Follow the instructions of your supplier, particularly:

• Nitrous oxide may be administered only once suitable pressure and output regulation has been created between the cylinder and the patient.

• Before the valve on the cylinder is opened, the cylinder must be placed in a vertical position and kept in a vertical position during administration.

• Administration of nitrous oxide must take place at the same time as administration of oxygen by means of a secure mixer; the pressure of nitrous oxide in the lines must always be lower than the oxygen pressure.

• If a variable mixer is used, monitoring with an oxygen analyser is recommended.

• The gas cylinder may not be used if it has sustained visible damage or if it is suspected of being damaged or of having been exposed to extreme temperatures.

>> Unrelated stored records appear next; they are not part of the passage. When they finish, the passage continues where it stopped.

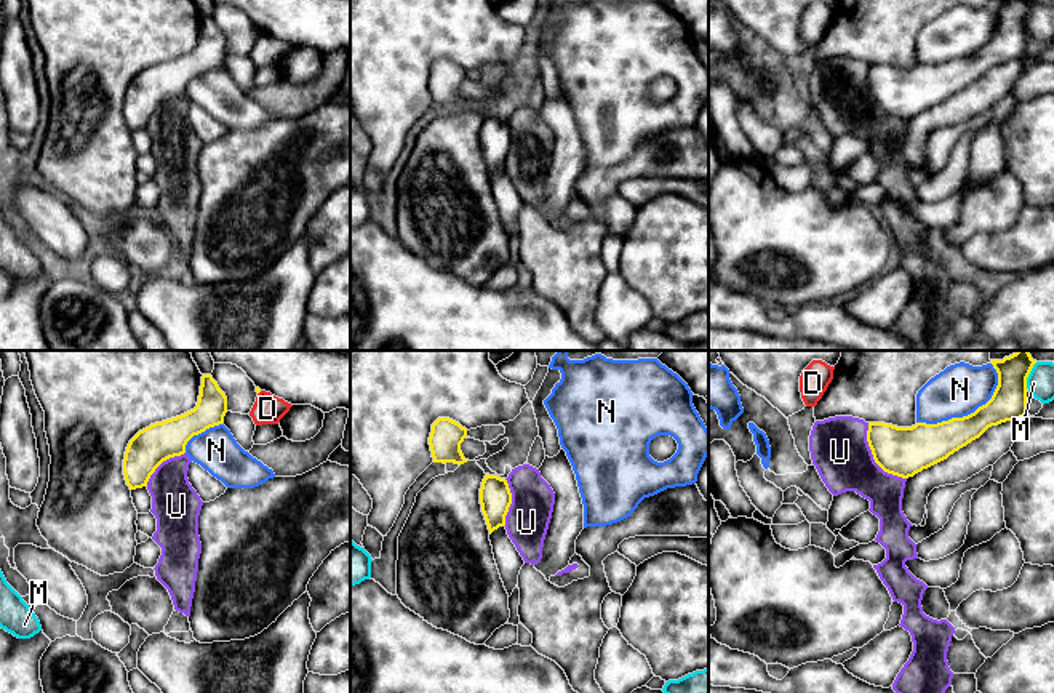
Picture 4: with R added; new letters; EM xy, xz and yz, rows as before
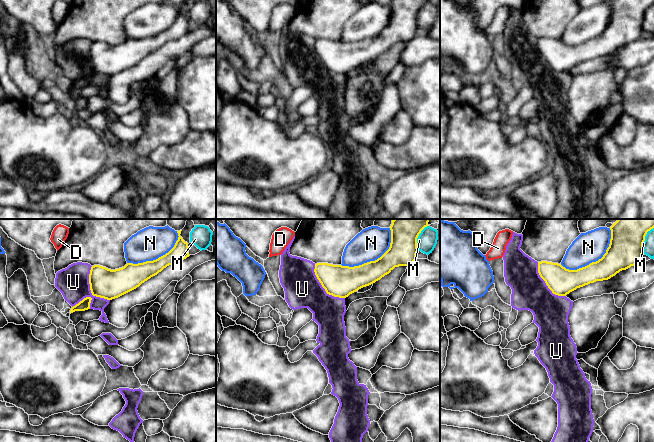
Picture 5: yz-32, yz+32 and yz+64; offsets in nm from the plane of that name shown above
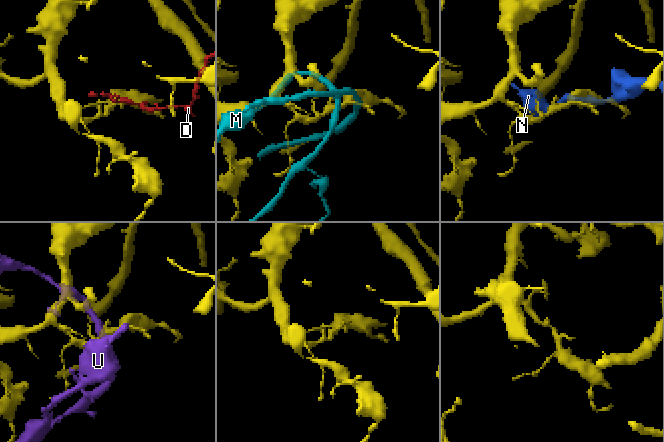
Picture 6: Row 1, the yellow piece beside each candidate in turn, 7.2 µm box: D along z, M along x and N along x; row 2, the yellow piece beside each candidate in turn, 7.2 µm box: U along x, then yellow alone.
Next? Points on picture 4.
D: no contact | does not belong
M: yz (1027, 18) | does not belong
N: yz (971, 55) | does not belong
U: yz (874, 100) | does not belong
Belongs: no letter

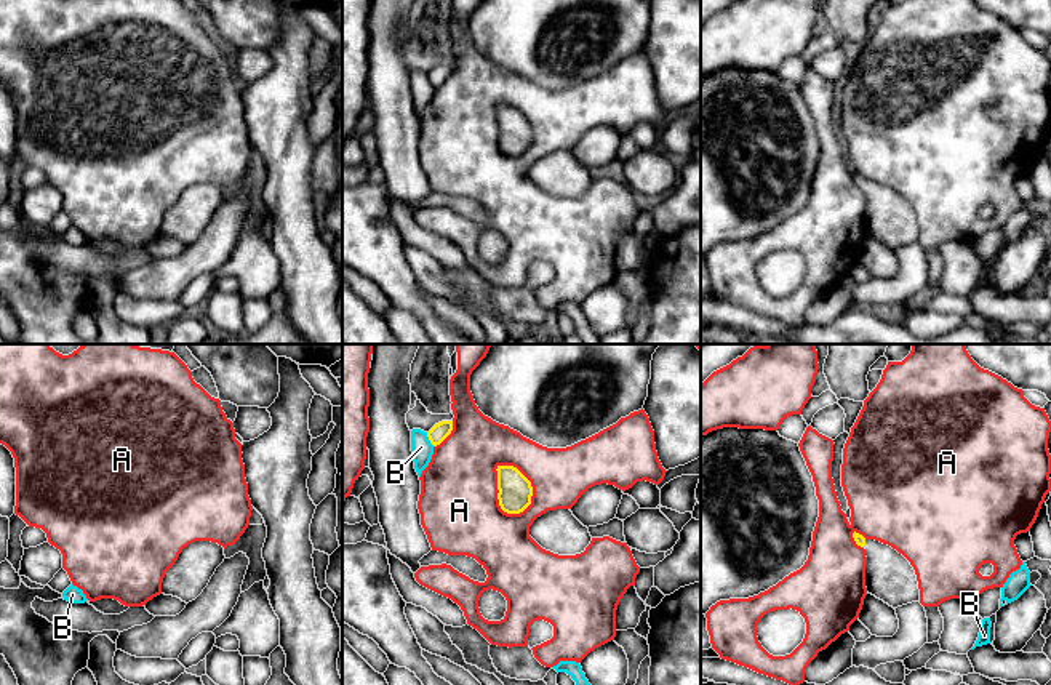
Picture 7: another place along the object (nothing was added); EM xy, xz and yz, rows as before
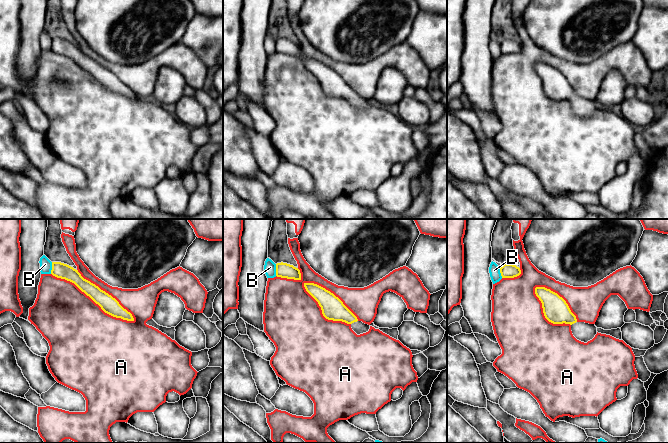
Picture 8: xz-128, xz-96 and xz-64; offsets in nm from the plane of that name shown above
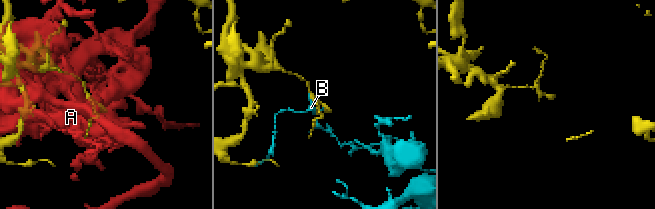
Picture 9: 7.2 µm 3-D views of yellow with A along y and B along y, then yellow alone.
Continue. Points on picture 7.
A: xz (498, 136) | does not belong
B: xz (429, 80) | does not belong
Belongs: no letter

• All contact with oil, grease or other hydrocarbons must be avoided.

• Only apparatus that is suitable for use with the specific type of gas cylinder and the specific gas may be used.

• No tongs, forceps or other instruments may be used to open or close the cylinder valve to avoid the risk of damaging it.

• In the event of a leak, the gas cylinder valve must be closed immediately if this can be achieved safely. If it is not possible to close the valve, the cylinder must be taken to a safe place out of doors and allowed to run empty.

• Close the valves of empty gas cylinders.

• Siphoning off compressed gas is not permitted.

• Installations to be used, with central storage, distribution networks, drainage, take-off points and connections must comply with the relevant current legislation.

• Nitrous oxide may cause glowing or smouldering materials to ignite suddenly; it is therefore prohibited to smoke or have an open flame in the vicinity of a gas cylinder.

• Nitrous oxide is a nontoxic gas that will feed a fire. It is heavier than air. It may form explosive mixtures in combination with flammable anaesthetic gases or vapours, even in the absence of oxygen.

Return the cylinder to the supplier once it is empty.

7 MARKETING AUTHORISATION HOLDER

SOL S.p.A. via Borgazzi, 27 20900 Monza Italy

8 MARKETING AUTHORISATION NUMBER(S)

PL 35326/0010

9 DATE OF FIRST AUTHORISATION/RENEWAL OF THE AUTHORISATION

10/01/2013

10 DATE OF REVISION OF THE TEXT

10/01/2013

The packaging type may not be changed.